> _ORDEN DE TRABAJO 1_:
Según el editorial sobre Acciona y Nordex, ¿qué posición mundial ocupará el productor de turbinas que nace con la operación?
> _ORDEN DE TRABAJO 2_:
Traduzca al inglés esta oración del editorial sobre Acciona y Nordex: "El acuerdo cerrado la noche del domingo entre Acciona y la alemana Nordex supone el nacimiento de un nuevo gigante eólico mundial y proporciona a la compañía española un importante impulso en el área de renovables".

Editorial

El nacimiento de un nuevo gigante eólico

El acuerdo cerrado la noche del domingo entre Acciona y la alemana Nordex supone el nacimiento de un nuevo gigante eólico mundial y proporciona a la compañía española un importante impulso en el área de renovables. La operación implica la integración de Acciona Windpower, filial de Acciona, en Nordex, fabricante germano de aerogeneradores, a cambio del 29,9% del capital de la empresa resultante. Para ello, Nordex ampliará capital y entregará 16,1 millones de acciones a un precio unitario de 26 euros al grupo que controla la familia Entrecanales. Este paquete, equivalente al 16,6% del fabricante alemán y tasado en 419 millones de euros, se complementará con el pago de otros 366 millones, incluidos los 42 millones de deuda de Windpower, un capital que se revertirá ipso facto para aumentar la participación de Acciona en otro 13,3%, al mismo precio de 26 euros por acción. Con esta operación, que convierte a Acciona en el primer accionista de Nordex y generará plusvalías por valor de 675 millones para la española, nace el cuarto productor mundial de turbinas, tras Vestas, Siemens y GE Energy. Un potente movimiento de concentración empresarial que ha sido recibido en los mercados con una subida del 9,57% en los títulos de Acciona y de 7,95% en los de Nordex.

Como recordaba ayer José Manuel Entrecanales, presidente de Acciona, la integración de Windpower en Nordex es neutra a corto plazo en términos de beneficio, pero coloca a la española en el selecto grupo de los grandes fabricantes del sector –dado que será esta quien controle los mimbres del flamante gigante– y le permite competir en un tablero en el que el músculo y la dimensión de los jugadores son elementos fundamentales. A ello hay que sumar también otras ventajas, como una mayor facturación y una reducción de los costes de aprovisionamiento.

> _DATOS MOSTRADOS_:
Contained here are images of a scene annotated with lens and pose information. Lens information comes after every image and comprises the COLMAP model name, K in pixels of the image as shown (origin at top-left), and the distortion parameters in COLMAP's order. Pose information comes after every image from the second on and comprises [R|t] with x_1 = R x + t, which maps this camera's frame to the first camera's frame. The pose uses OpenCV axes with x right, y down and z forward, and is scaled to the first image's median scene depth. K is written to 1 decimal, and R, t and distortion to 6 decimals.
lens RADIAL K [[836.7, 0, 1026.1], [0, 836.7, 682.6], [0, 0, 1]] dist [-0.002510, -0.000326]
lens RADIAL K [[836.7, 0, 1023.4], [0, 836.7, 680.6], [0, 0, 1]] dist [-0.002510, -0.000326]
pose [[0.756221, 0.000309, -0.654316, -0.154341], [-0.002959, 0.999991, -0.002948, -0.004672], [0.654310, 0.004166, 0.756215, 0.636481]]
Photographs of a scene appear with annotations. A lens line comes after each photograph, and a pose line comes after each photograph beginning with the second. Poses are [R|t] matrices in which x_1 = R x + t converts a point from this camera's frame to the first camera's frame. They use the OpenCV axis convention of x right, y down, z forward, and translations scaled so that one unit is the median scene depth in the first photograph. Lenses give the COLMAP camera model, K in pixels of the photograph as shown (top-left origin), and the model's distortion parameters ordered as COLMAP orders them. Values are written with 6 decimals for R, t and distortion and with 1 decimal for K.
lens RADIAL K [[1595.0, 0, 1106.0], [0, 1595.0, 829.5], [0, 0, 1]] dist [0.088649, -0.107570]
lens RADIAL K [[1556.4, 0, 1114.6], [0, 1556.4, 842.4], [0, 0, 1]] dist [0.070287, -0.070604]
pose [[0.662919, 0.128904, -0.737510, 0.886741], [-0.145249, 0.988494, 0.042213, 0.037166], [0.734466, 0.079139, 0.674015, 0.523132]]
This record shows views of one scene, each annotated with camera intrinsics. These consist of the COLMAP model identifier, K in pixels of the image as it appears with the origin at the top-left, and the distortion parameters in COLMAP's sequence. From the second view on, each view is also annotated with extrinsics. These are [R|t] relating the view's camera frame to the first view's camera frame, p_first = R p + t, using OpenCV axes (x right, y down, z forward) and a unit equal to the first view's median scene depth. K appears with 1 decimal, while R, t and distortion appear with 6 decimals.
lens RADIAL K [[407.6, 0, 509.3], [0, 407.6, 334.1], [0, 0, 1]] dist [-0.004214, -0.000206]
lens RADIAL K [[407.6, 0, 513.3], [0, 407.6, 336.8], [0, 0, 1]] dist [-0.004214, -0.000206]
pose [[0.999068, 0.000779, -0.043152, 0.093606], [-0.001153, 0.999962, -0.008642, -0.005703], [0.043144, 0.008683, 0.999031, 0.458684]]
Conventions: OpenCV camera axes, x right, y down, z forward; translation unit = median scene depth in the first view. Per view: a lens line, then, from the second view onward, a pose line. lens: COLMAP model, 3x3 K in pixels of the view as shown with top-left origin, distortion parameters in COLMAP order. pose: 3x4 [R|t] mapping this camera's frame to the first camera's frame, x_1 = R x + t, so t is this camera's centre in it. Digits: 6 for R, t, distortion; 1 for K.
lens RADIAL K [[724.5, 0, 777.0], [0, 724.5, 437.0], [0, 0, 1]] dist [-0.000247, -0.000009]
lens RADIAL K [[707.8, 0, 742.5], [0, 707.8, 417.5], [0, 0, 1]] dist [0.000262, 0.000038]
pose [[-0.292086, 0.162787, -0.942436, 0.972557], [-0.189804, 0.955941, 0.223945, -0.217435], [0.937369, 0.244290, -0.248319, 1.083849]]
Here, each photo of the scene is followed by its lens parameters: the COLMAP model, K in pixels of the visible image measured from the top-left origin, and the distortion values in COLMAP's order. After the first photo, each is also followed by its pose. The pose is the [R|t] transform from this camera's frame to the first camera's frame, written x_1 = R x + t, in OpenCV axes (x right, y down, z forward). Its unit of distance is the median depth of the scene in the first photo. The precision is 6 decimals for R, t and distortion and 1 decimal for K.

> _RESPUESTA 1_:
Será el cuarto productor mundial de turbinas, tras Vestas, Siemens y GE Energy.

> _RESPUESTA 2_:
The agreement reached on Sunday night between Acciona and Germany's Nordex marks the birth of a new global wind-power giant and gives the Spanish company a significant boost in the renewables sector.